# Rigid body motion

1. Nov 8, 2006

### schuksj

I am having problems figuring out this problem. A rigid body having an axis of symmetry rotates freely about a fixed point under no torques. If alpha is the angle nbetween the axis of symmetry and hte instantous axis of rotaiton, show that he angle between the axis of rotaiton(omega) and the invariable line(L) is tan^-1((Is-I)*tan(alpha)/(Is+ I*tan(alpha)^2)).

Using Euler equations:

omega y'=omega*sin(alpha)
omega z'=omega*cos(alpha)
Ly'=I*omega*sin(alpha)
Lz'=Is*omega*cos(alpha)

and Ly'/Lz'=tan(theta)=I/Is=tan(alpha)

Would the cross product of omega and L give me the angle between the axis of rotation and the invariable line? I am not sure how to begin this problem or if this is the right start.

2. Nov 9, 2006

### OlderDan

What exactly are I and Is? I see the possibility of another angle in the problem.
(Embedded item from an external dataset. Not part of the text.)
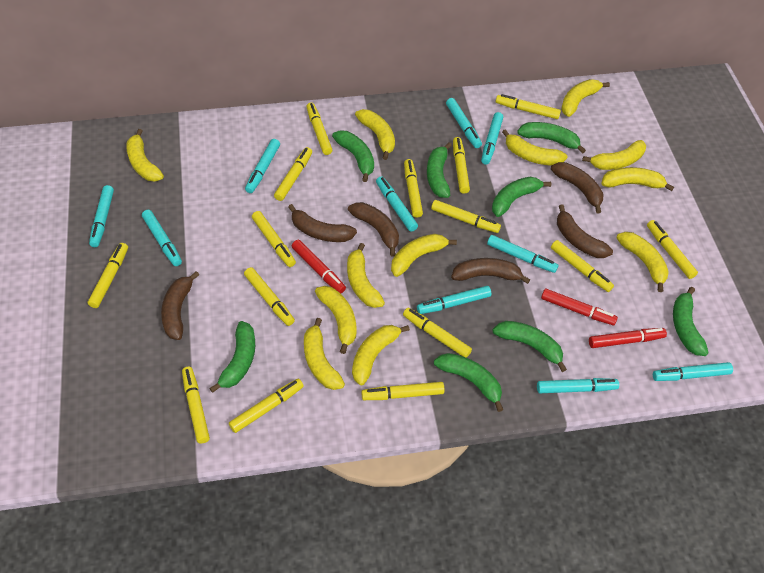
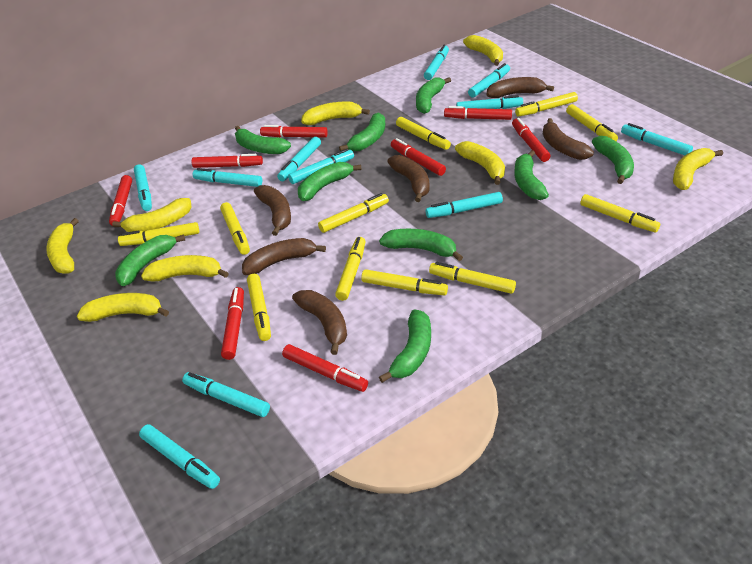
green banana: [209,321,255,393] [332,130,374,182] [427,143,452,198] [434,353,503,412] [492,177,551,217] [493,321,567,372] [517,122,586,154] [673,287,709,356] = 8 -> [115,234,185,286] [235,126,291,154] [298,162,362,201] [339,113,385,151] [379,229,463,261] [379,309,431,383] [416,77,451,114] [514,150,549,200] [592,136,634,184] = 9
red marker: [292,240,346,294] [541,289,618,325] [589,328,667,348] = 3 -> [109,175,132,226] [192,154,263,168] [221,287,244,360] [260,125,328,137] [282,344,368,392] [391,138,446,176] [444,106,512,120] [512,118,551,162] = 8
turquoise marker: [89,185,114,247] [142,210,182,266] [245,139,280,193] [376,176,418,232] [417,286,491,314] [446,98,482,148] [481,112,503,165] [487,235,558,273] [537,378,619,393] [653,362,733,381] = 10 -> [134,164,152,211] [139,424,220,489] [182,372,270,417] [193,168,262,187] [277,137,321,181] [288,149,354,184] [424,45,449,80] [426,192,503,218] [456,95,523,109] [468,63,510,98] [621,123,693,155] = 11
yellow banana: [126,129,164,182] [304,318,345,390] [315,286,356,354] [347,243,385,308] [352,325,410,385] [355,109,395,160] [391,234,457,277] [502,129,567,166] [561,79,610,117] [582,140,646,170] [601,167,674,191] [616,232,669,292] = 12 -> [46,218,79,274] [77,293,169,322] [112,198,192,232] [141,255,229,282] [301,102,370,125] [455,141,505,185] [463,35,503,66] [673,148,723,190] = 8
yellow marker: [88,243,128,308] [182,367,210,444] [229,379,304,433] [244,267,295,326] [252,211,296,267] [274,147,312,201] [306,103,333,155] [361,382,445,400] [403,308,472,358] [404,159,423,218] [431,200,501,233] [453,137,470,194] [496,94,561,119] [551,240,614,292] [647,220,698,279] = 15 -> [118,222,199,246] [220,202,250,255] [247,274,271,341] [318,193,389,233] [335,237,366,301] [361,269,448,295] [396,117,451,150] [429,262,516,294] [515,92,578,117] [566,104,618,141] [580,194,660,232] = 11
If alpha is the angle between the symmetry axis and omega (it looks like you have used z as the symmetry axis), then there is some angle beta between the symmetry axis and the angular momentum. That would make

Ly'=L*sin(beta)
Lz'=L*cos(beta)

The angle theta would be (alpha - beta). The components of L are related to the components of ω by the moment of inertial tensor. If you know the components of L in terms of ω then you can find the magnitude of L and cross product L x ω as you suggested to find sin(theta) and theta.